Regular blog here, 'microblog' there

Many of my traditional blog post live on this site, but a great majority of my social-style posts can be found on my much-busier microbloging site at updates.passthejoe.net. It's busier because my BlogPoster "microblogging" script generates short, Twitter-style posts from the Linux or Windows (or anywhere you can run Ruby with too many Gems) command line, uploads them to the web server and send them out on my Twitter and Mastodon feeds.

I used to post to this blog via scripts and Unix/Linux utilities (curl and Unison) that helped me mirror the files locally and on the server. Since this site recently moved hosts, none of that is set up. I'm just using SFTP and SSH to write posts and manage the site.

Disqus comments are not live just yet because I'm not sure about what I'm going to do for the domain on this site. I'll probably restore the old domain at first just to have some continuity, but for now I like using the "free" domain from this site's new host, NearlyFreeSpeech.net.

Thu, 21 Jul 2011

Windows Update doesn't like my Linux-Windows dual-boot system

Just when I'm thinking, "Windows sucks less than it used to," here I am with my dual-boot system - Windows 7 Home Premium 64-bit on one partition, Debian Squeeze 64-bit in LVM (with encrypted swap and home partitions) on another.

Everything has worked well until the arrival of Service Pack 1.

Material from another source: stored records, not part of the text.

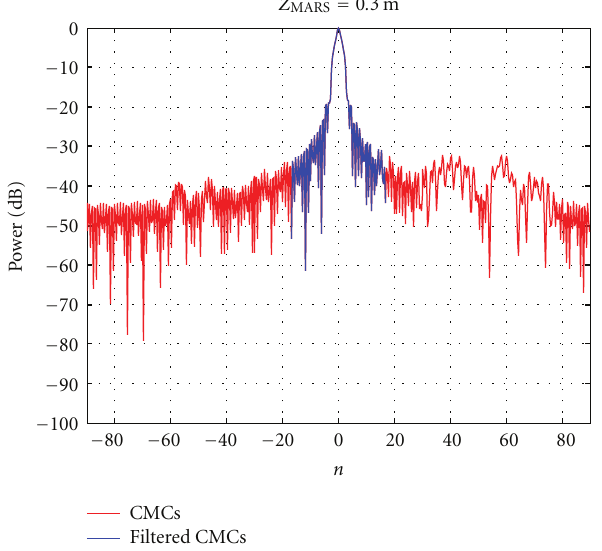
Figure 11: Equivalent CMCs with AUT displacement of 30cm.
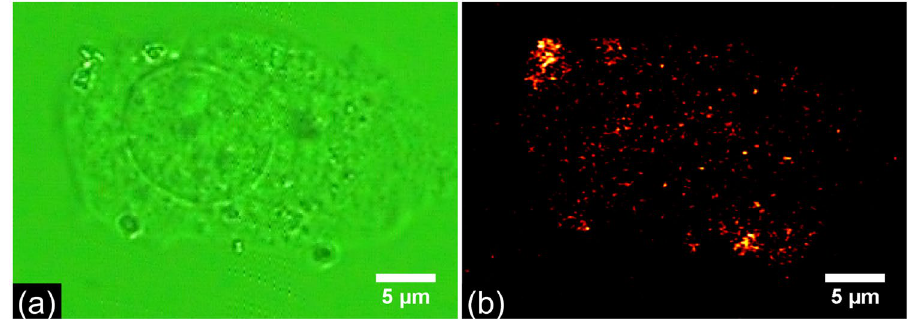
Figure 4. ( a ) Wide field image of the HeLa cell with PLL coated 20 nm BaTiO 3 nanoparticles. ( b ) Corresponding 3D image of HeLa cells made from different axial sections of 2 μ m interval taken with two- photon photothermal microscope. Pump and probe powers used are 3 mW and 0.8 mW respectively at the sample.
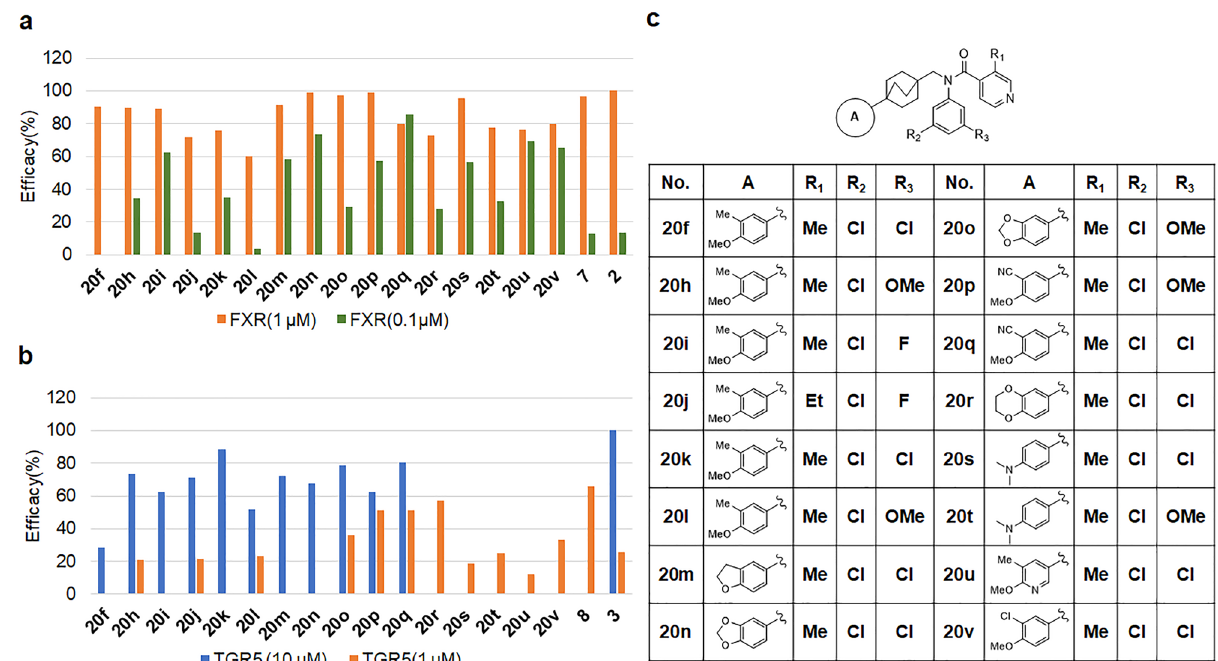
Figure 4. ( a ) FXR agonist activity of bicyclo[2.2.2]octane-isonicotinamide derivatives 20f – 20v . Efficacy(%); % vs OCA 1 µM as 100%, OCA; 100% (1 µM), 13.3% (0.1 µM); ( b ) TGR agonist activity of bicyclo[2.2.2]octane- isonicotinamide derivatives 20f – 20v . Efficacy(%); % vs INT-767 10 µM as 100%, INT-767 100% (10 µM), 25.5% (1 µM), 1.7% (0.1 µM). ( c ) Structures of bicyclo[2.2.2]octane-isonicotinamide derivatives 20f - 20v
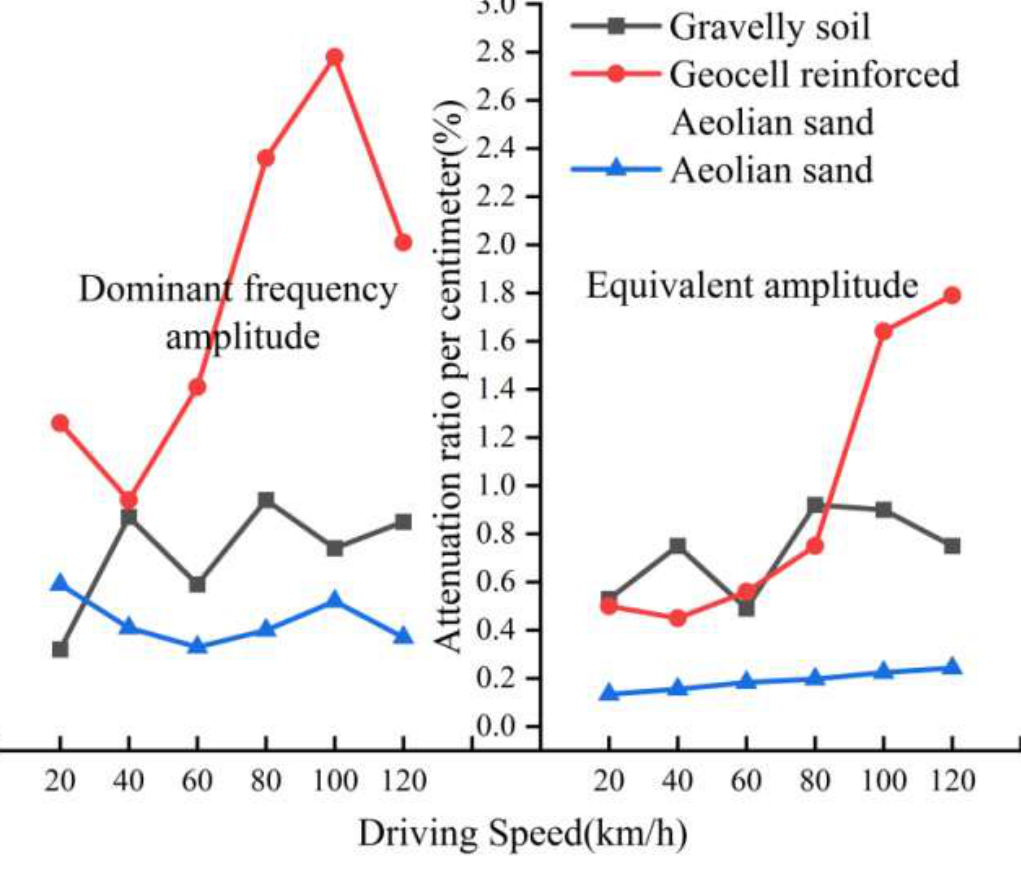
Figure 15. Vibration velocity attenuation performance curve.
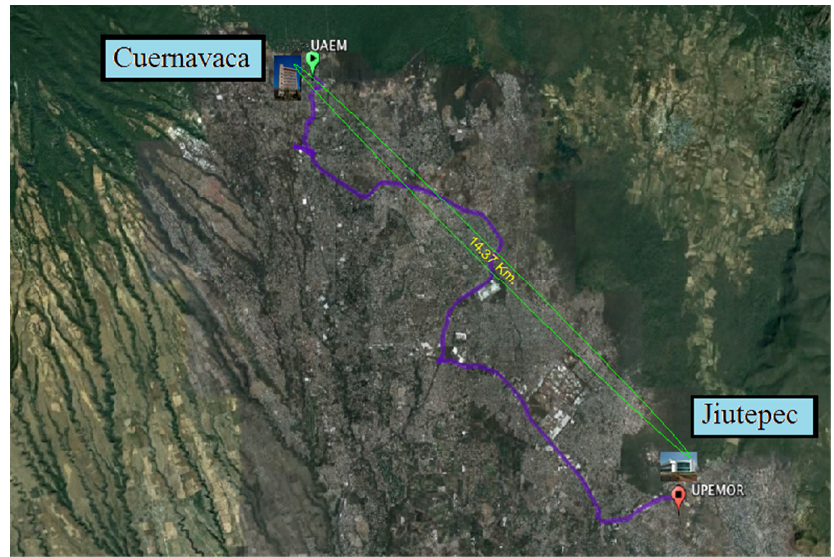
Figure 3. Location of MiniGrid in the Mexican state of Morelos.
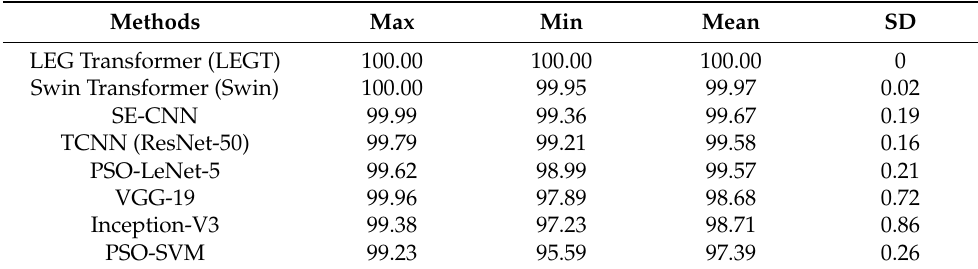
Table 6. Comparative results published in the literature.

It just won't install. It won't install via the Windows Update mechanism. It won't install after downloading a 900 MB file.

A 900 MB file. For a service pack. Let's ponder that for a minute.

So the error message, 0x800F0A12 (rendered in hexadecimal — geek points for Microsoft) led me to the following Microsoft web page:


Here's the meat of the matter (emphasis mine):

Partition created using a program from another software manufacturer

If a disk management tool from another software manufacturer was used to copy (sometimes called clone) disks or partitions on your computer, the SP1 installer might not be able to identify the correct system files.

Turn off your computer and physically disconnect any external disks or drives that aren’t required for starting Windows.

Turn on your computer, and then try installing SP1 again.

If removing all external devices doesn’t help, the disk management tool that was used might’ve designated a hard disk partition other than the Windows system partition as active. The active partition is where your computer looks for the files it uses to start an operating system.

The Windows system partition needs to be the only active partition in order to install SP1. For more information on identifying active and system partitions, see What are system partitions and boot partitions? For information on how to make the Windows system partition active, see Mark a partition as active.

So I need to make my Linux partitions "inactive" for this to work?

Bit of a deal-breaker, wouldn't you think?

If anybody knows more about this than I do (and, my friends, that would be neither difficult nor unusual), let me know via e-mail (pending the arrival of Disqus comments in this blog): steven (at) stevenrosenberg dot org (yes, org).

So what am I going to do? This is as good a time as any to restrict my Windows usage to watching Silverlight video from Netflix. Hey! I'm already doing that.